Exercise
Look through the records below for the line with "students) | |". Return that line and each one after it up to and including the line with "disability information | |", exactly.

[Saved entries]
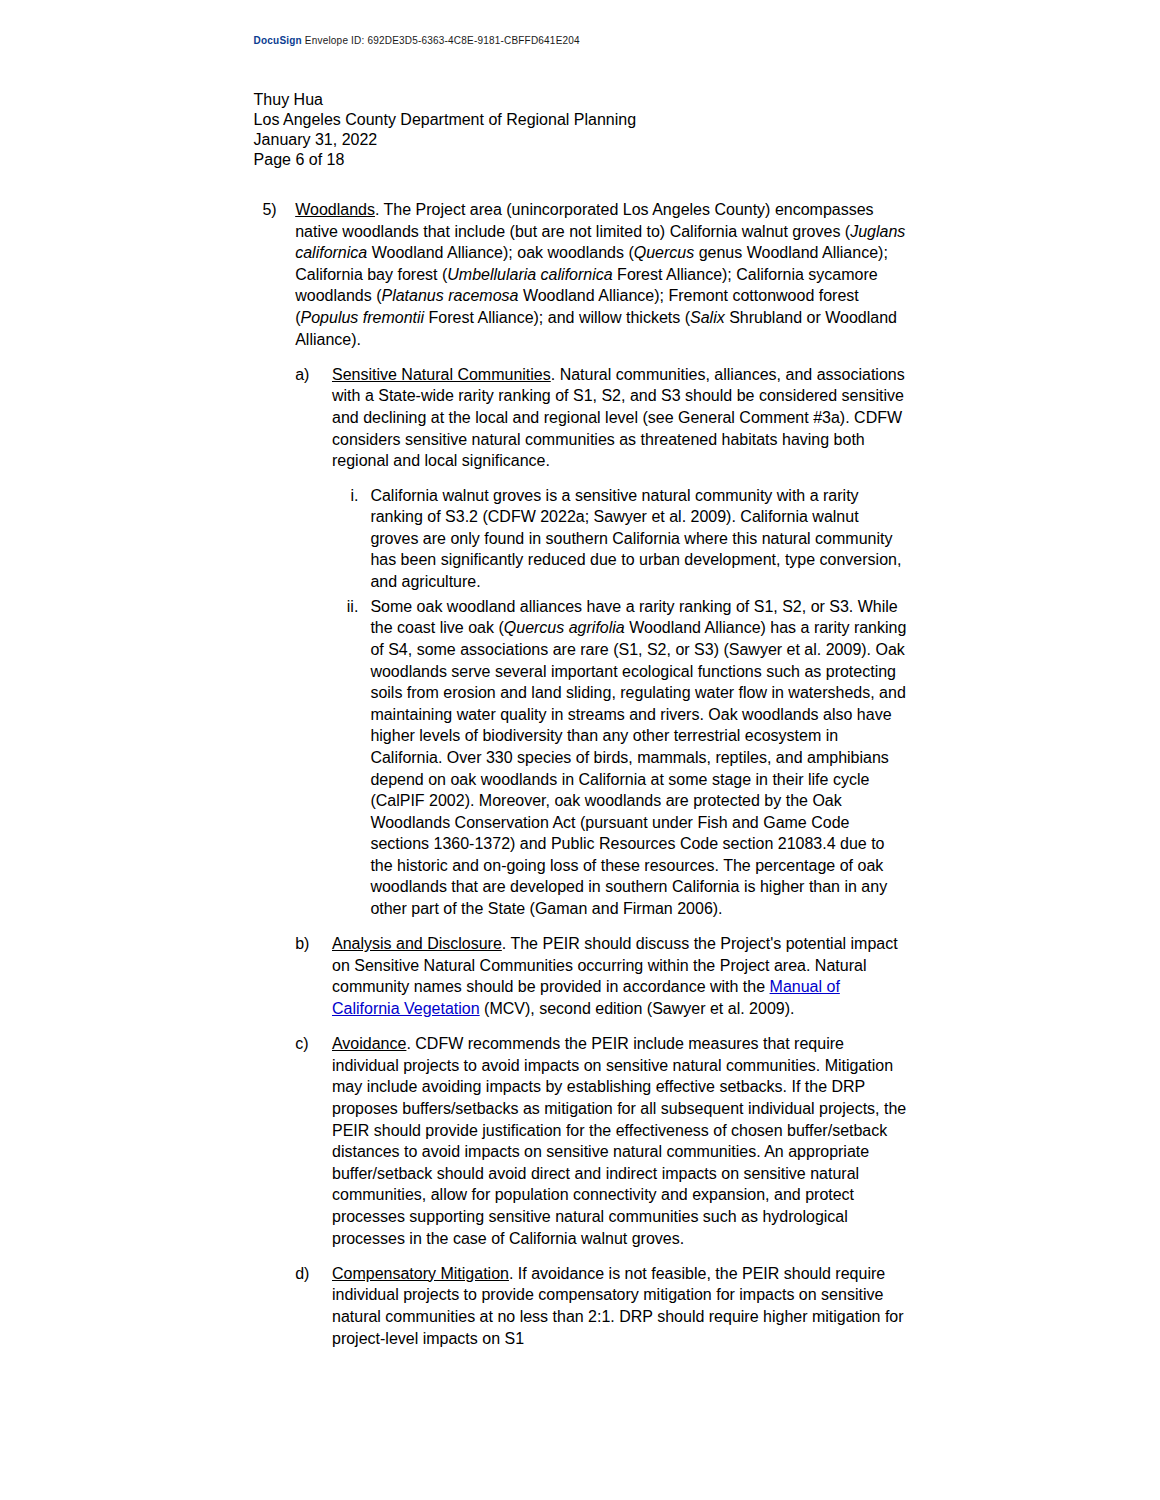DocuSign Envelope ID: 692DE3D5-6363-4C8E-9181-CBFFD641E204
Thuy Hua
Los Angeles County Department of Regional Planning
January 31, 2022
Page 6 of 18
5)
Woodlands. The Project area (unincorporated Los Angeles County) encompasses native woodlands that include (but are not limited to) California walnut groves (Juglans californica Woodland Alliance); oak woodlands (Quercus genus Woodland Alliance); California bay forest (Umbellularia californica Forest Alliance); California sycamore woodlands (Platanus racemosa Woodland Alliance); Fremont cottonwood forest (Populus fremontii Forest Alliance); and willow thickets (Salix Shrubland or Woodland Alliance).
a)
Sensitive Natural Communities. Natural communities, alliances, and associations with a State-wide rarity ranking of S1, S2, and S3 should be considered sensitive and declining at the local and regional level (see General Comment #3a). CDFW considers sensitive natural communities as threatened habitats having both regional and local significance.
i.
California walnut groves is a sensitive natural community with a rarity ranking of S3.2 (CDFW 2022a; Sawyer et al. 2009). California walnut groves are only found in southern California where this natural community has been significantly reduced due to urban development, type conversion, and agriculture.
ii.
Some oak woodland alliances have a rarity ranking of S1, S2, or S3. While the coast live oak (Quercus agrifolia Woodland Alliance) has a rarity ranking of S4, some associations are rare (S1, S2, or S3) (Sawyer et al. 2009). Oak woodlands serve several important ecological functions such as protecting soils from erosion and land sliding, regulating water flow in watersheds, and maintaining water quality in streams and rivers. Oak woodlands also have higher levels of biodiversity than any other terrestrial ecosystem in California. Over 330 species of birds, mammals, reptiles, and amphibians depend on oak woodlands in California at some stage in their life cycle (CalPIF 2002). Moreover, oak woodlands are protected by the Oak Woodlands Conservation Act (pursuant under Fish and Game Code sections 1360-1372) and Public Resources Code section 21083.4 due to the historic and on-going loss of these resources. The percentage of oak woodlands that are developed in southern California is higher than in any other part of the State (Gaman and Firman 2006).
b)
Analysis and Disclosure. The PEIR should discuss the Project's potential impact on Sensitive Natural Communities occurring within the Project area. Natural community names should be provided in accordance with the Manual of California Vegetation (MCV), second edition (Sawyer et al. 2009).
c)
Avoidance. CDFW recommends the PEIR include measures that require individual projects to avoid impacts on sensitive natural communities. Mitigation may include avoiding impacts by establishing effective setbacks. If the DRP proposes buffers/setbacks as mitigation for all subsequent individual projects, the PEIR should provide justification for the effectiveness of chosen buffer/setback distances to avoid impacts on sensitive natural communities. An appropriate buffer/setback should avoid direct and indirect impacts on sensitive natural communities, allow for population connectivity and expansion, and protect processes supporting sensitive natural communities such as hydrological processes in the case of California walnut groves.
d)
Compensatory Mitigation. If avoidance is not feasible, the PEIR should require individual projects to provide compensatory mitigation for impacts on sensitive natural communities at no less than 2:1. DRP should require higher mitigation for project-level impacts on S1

...

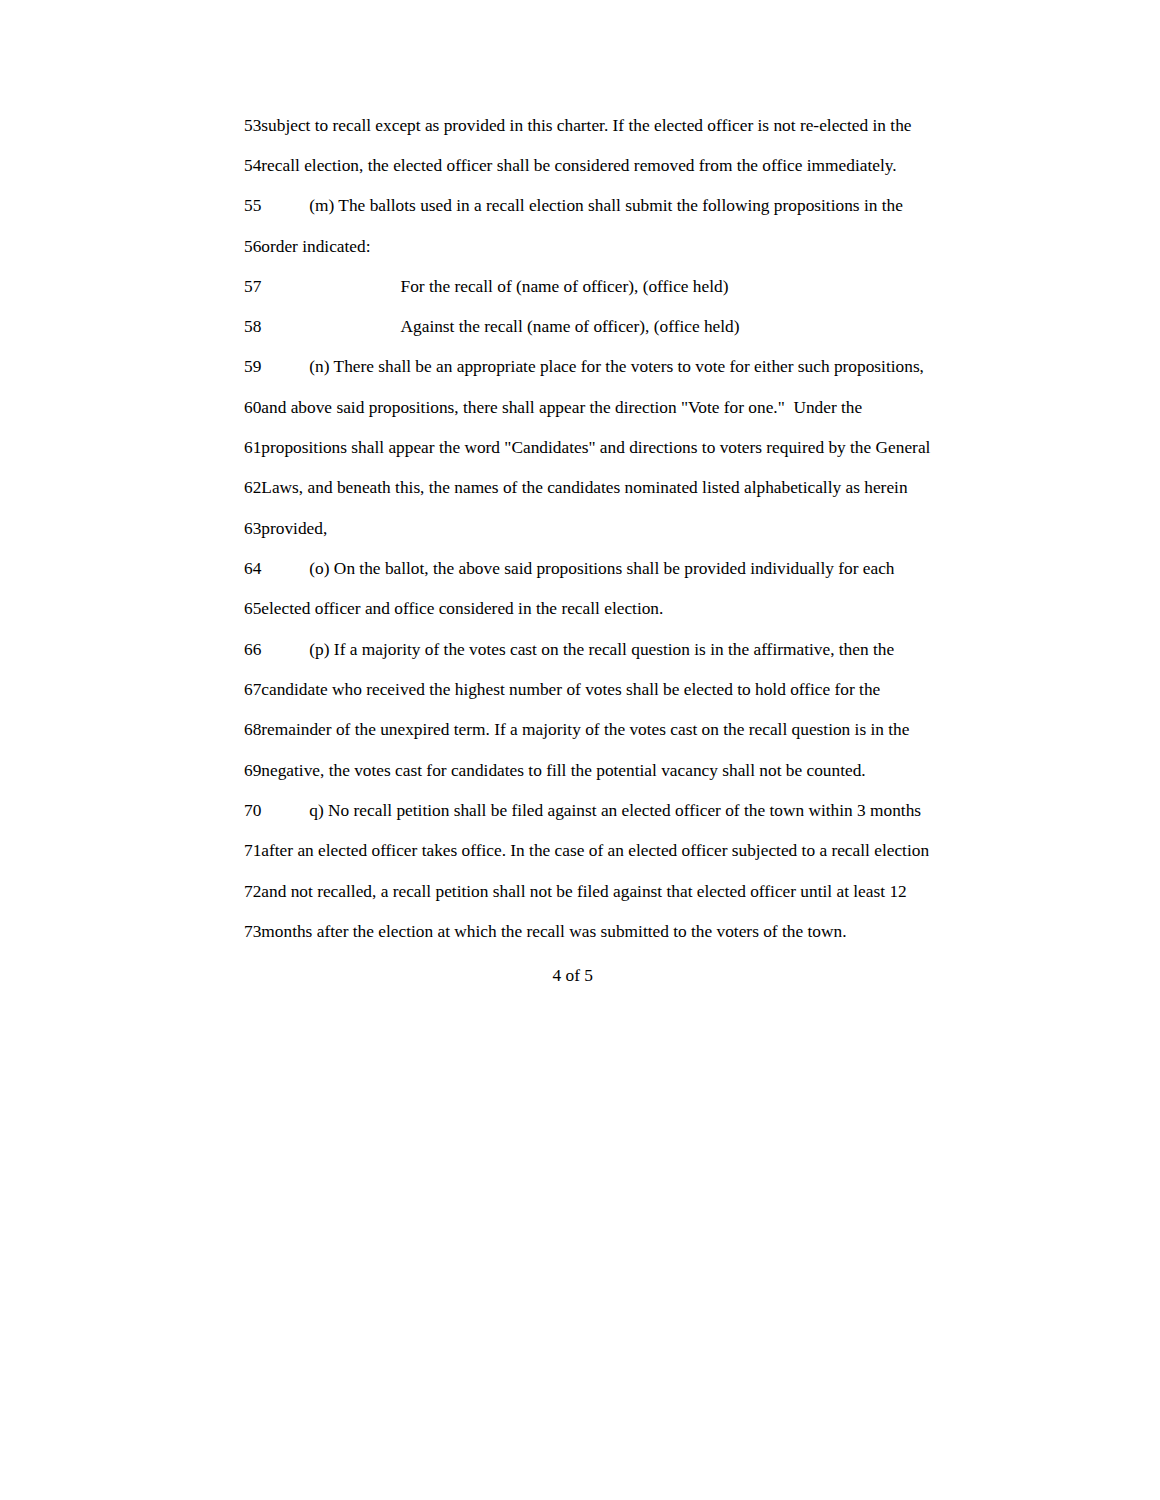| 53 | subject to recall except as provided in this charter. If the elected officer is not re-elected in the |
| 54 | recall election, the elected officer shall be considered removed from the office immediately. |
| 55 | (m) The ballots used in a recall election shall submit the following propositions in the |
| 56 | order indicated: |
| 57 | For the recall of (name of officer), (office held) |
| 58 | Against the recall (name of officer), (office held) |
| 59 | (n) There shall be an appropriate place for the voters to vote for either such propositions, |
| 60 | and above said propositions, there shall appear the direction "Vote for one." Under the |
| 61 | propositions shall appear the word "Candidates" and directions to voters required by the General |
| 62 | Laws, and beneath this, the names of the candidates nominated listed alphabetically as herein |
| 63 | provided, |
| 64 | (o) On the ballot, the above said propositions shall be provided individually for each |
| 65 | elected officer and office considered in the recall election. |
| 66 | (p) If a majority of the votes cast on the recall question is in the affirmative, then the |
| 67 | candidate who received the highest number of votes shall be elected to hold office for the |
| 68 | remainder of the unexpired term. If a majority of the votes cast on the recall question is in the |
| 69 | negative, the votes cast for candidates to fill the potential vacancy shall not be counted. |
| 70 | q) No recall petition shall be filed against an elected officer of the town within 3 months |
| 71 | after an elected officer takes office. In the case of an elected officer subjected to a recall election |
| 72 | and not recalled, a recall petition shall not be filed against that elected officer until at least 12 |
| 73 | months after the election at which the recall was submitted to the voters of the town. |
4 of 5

* * *

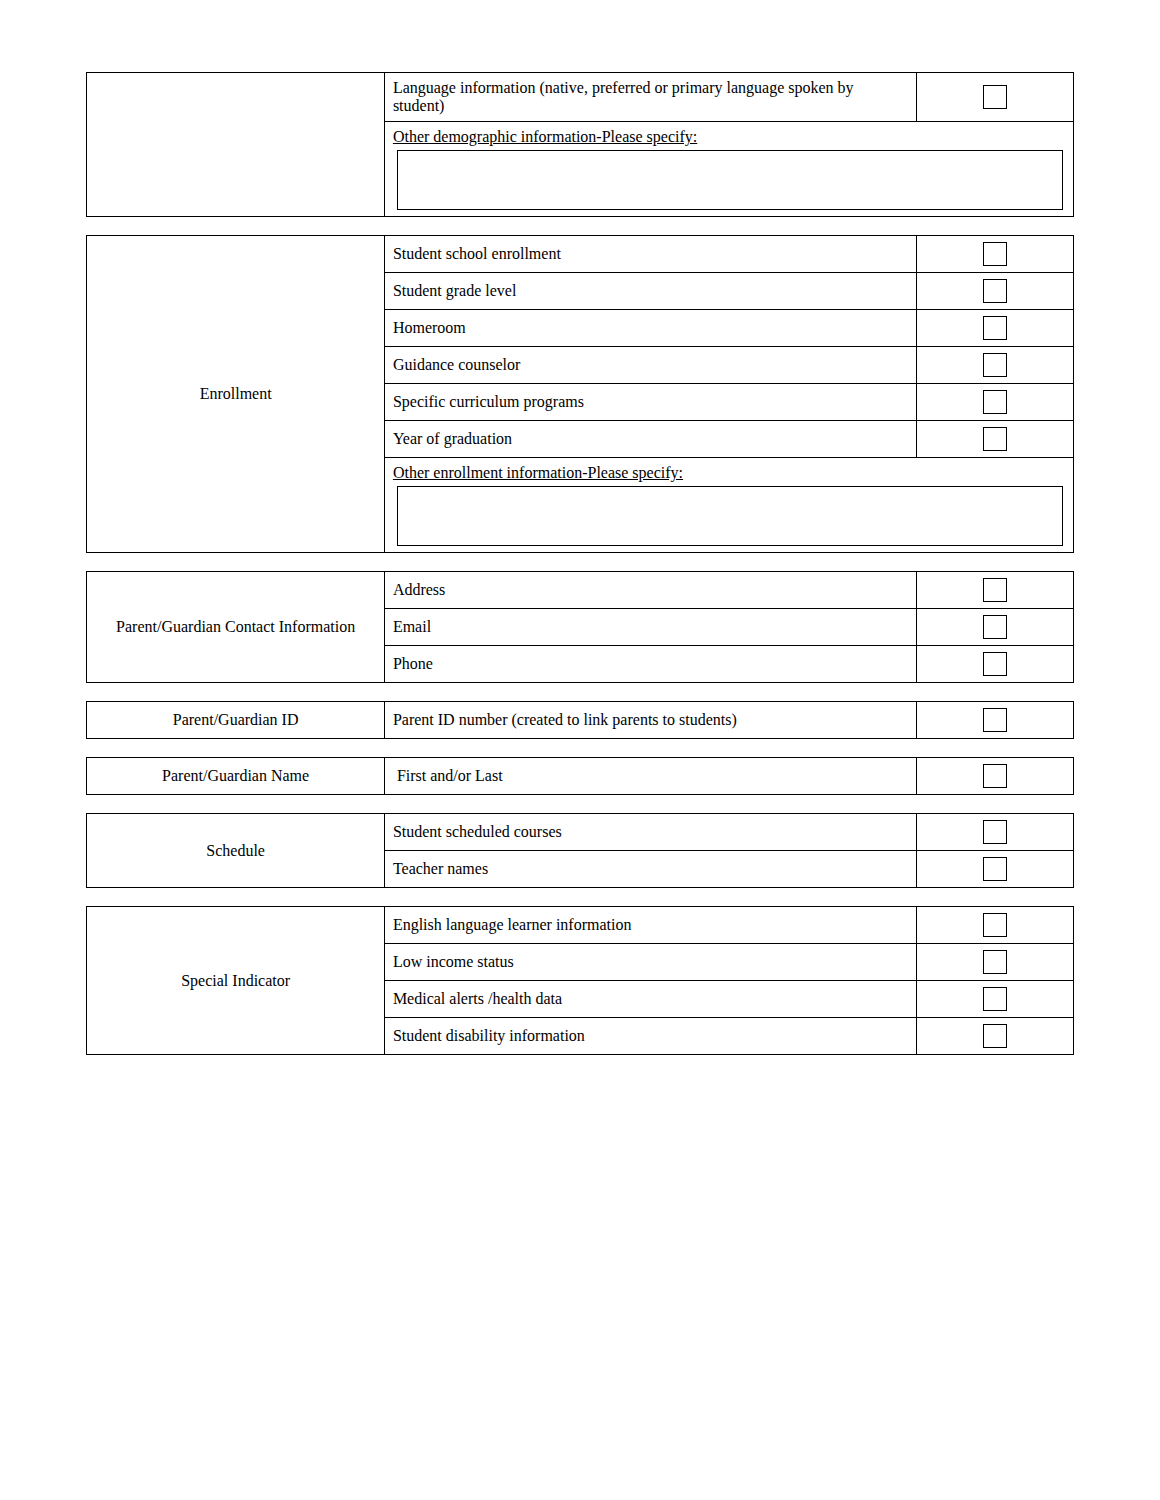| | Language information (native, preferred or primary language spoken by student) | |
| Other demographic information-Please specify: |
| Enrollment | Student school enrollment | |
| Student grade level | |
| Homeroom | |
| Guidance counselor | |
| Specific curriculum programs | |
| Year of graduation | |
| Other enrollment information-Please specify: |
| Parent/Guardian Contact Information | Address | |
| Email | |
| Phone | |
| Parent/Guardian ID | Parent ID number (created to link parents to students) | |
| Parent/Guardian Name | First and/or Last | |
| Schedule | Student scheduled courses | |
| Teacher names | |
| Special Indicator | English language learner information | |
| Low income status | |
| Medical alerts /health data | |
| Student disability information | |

Exercise solution
| Parent/Guardian ID | Parent ID number (created to link parents to students) | |
| Parent/Guardian Name | First and/or Last | |
| Schedule | Student scheduled courses | |
| Teacher names | |
| Special Indicator | English language learner information | |
| Low income status | |
| Medical alerts /health data | |
| Student disability information | |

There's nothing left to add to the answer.